Segment Start: DATA RECORDS

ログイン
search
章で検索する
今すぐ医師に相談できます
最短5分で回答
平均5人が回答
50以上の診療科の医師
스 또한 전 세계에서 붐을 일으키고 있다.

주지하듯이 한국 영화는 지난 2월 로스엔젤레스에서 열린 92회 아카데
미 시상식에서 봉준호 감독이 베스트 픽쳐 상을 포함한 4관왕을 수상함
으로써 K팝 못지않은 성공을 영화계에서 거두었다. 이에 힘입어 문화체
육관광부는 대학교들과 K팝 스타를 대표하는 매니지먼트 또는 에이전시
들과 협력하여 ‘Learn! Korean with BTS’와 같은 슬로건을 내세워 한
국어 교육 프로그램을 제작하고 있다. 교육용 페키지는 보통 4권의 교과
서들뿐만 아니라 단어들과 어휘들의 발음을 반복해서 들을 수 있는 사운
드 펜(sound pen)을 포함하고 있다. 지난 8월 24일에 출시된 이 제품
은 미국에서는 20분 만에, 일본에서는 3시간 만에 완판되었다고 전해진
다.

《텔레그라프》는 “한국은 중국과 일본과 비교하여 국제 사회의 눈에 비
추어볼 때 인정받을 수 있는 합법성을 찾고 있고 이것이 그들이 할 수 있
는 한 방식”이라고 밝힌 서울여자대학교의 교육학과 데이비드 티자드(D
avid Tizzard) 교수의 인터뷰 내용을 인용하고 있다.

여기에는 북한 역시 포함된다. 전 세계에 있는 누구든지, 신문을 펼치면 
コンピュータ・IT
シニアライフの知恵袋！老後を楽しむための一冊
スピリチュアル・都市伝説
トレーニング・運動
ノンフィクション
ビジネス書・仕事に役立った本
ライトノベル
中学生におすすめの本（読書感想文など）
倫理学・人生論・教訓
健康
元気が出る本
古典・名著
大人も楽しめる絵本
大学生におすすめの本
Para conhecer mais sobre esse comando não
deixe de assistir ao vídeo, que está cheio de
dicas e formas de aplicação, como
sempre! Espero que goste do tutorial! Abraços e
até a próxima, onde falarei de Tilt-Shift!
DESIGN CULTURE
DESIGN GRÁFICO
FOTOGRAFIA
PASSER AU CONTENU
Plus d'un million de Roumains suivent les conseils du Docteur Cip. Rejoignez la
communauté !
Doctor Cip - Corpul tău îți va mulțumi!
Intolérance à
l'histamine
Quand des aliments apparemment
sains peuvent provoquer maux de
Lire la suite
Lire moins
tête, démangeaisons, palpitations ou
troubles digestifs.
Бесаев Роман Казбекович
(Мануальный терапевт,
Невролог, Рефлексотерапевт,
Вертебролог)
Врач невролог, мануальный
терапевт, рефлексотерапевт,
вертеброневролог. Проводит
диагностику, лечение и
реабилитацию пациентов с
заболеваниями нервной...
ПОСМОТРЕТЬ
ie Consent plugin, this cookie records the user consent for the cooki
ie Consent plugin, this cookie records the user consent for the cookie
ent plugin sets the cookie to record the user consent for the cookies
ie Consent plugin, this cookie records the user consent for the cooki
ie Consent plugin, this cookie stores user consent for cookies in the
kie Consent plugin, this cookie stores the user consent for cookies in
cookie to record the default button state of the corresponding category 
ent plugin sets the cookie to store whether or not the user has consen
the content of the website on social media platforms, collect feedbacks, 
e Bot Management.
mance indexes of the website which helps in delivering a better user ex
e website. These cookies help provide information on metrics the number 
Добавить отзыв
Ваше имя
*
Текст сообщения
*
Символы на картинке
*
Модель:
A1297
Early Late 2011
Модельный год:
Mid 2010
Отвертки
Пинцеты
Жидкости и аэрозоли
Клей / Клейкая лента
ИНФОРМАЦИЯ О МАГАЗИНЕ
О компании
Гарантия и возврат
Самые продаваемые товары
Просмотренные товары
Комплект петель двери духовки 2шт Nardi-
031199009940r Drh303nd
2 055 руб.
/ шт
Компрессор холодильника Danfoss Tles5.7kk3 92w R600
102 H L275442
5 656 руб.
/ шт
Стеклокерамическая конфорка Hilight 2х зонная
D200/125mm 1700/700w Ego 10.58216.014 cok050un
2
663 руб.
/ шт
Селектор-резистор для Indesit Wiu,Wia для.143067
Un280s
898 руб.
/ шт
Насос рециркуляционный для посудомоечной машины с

Segment End: DATA RECORDS

Beginning with the opening line above, retype the records exactly through the line with "Lire la suite", both ends included.

SOLVED PROBLEM >>
ログイン
search
章で検索する
今すぐ医師に相談できます
最短5分で回答
平均5人が回答
50以上の診療科の医師
스 또한 전 세계에서 붐을 일으키고 있다.

주지하듯이 한국 영화는 지난 2월 로스엔젤레스에서 열린 92회 아카데
미 시상식에서 봉준호 감독이 베스트 픽쳐 상을 포함한 4관왕을 수상함
으로써 K팝 못지않은 성공을 영화계에서 거두었다. 이에 힘입어 문화체
육관광부는 대학교들과 K팝 스타를 대표하는 매니지먼트 또는 에이전시
들과 협력하여 ‘Learn! Korean with BTS’와 같은 슬로건을 내세워 한
국어 교육 프로그램을 제작하고 있다. 교육용 페키지는 보통 4권의 교과
서들뿐만 아니라 단어들과 어휘들의 발음을 반복해서 들을 수 있는 사운
드 펜(sound pen)을 포함하고 있다. 지난 8월 24일에 출시된 이 제품
은 미국에서는 20분 만에, 일본에서는 3시간 만에 완판되었다고 전해진
다.

《텔레그라프》는 “한국은 중국과 일본과 비교하여 국제 사회의 눈에 비
추어볼 때 인정받을 수 있는 합법성을 찾고 있고 이것이 그들이 할 수 있
는 한 방식”이라고 밝힌 서울여자대학교의 교육학과 데이비드 티자드(D
avid Tizzard) 교수의 인터뷰 내용을 인용하고 있다.

여기에는 북한 역시 포함된다. 전 세계에 있는 누구든지, 신문을 펼치면 
コンピュータ・IT
シニアライフの知恵袋！老後を楽しむための一冊
スピリチュアル・都市伝説
トレーニング・運動
ノンフィクション
ビジネス書・仕事に役立った本
ライトノベル
中学生におすすめの本（読書感想文など）
倫理学・人生論・教訓
健康
元気が出る本
古典・名著
大人も楽しめる絵本
大学生におすすめの本
Para conhecer mais sobre esse comando não
deixe de assistir ao vídeo, que está cheio de
dicas e formas de aplicação, como
sempre! Espero que goste do tutorial! Abraços e
até a próxima, onde falarei de Tilt-Shift!
DESIGN CULTURE
DESIGN GRÁFICO
FOTOGRAFIA
PASSER AU CONTENU
Plus d'un million de Roumains suivent les conseils du Docteur Cip. Rejoignez la
communauté !
Doctor Cip - Corpul tău îți va mulțumi!
Intolérance à
l'histamine
Quand des aliments apparemment
sains peuvent provoquer maux de
Lire la suite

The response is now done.